I want to learn new things. I want to create new things. I want to teach new things.

And, critically, I want to foster an environment that helps other people do the same.

Negativity is fucking awful for doing all of that.

Skepticism is good. A healthy dose of skepticism is great for learning and getting to the bottom of things. Positive criticism is also useful, both as a tool to learn more, and a tool to improve what you’ve already done.

If you’re interested in this stuff, maybe just take a moment to think about the phrasing of your question before tearing in to someone’s new thing.

“Hey, I like this. Did you think about [foo]? This place has data for that type of thing.”

Is a much different response than

“This is [bad/wrong/ignorant/random]. [Blah] does this much better. I don’t know why you bothered.”

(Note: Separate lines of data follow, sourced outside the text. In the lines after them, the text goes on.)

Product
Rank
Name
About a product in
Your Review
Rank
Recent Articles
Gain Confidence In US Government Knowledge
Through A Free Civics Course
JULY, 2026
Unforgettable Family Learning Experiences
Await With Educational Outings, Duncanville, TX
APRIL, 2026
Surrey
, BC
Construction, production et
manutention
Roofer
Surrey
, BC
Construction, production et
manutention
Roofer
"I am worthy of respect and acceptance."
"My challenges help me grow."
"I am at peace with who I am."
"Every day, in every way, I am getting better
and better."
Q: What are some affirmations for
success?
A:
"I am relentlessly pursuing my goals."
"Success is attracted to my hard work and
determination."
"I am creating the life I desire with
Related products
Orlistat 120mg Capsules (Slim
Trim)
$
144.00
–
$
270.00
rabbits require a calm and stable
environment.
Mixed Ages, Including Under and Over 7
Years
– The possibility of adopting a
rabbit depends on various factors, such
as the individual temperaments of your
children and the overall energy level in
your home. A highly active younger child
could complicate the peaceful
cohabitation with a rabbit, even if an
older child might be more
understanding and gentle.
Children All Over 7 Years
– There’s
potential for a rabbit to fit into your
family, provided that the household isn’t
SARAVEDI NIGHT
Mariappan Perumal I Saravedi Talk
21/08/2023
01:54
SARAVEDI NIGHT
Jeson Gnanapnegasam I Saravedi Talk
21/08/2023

Or don’t consider your phrasing, and be like every other mouth-breather on the internet with a sense of self importance and a half-formed scathing criticism. Just don’t be surprised/shocked/appalled when you find yourself and your opinion lumped together with those other people.

It’s Happening

Look... The Mirror* sought me out to write about football and stats for them. That’s either a sign of the apocalypse, or a fairly clear indication that this shit is actually happening.

It happened in baseball. In hockey. In basketball. It’s happening in the NFL and college football.

It will happen in football/soccer.

Teams that embrace analytics early will outperform those who are slow or stubborn at doing so, from now until the end of time. Even if the sole task is to help those teams to make fewer stupid mistakes, the value is there. (Assuming they are done correctly, which Damien Comolli taught us is not as easy an assumption as you might think. It is probably the most valuable thing Comolli has ever done.)

I choose to be relentlessly positive about the whole thing, because it makes me happier, and it means I can get more work done.

As a casual fan, or a mainstream writer, or a fellow stats geek, how you deal with it is your choice. --Ted Knutson

* For the record, I am happy to write for them. If they think it’s a good fit for what they want to do in the future, I’m cool with it too.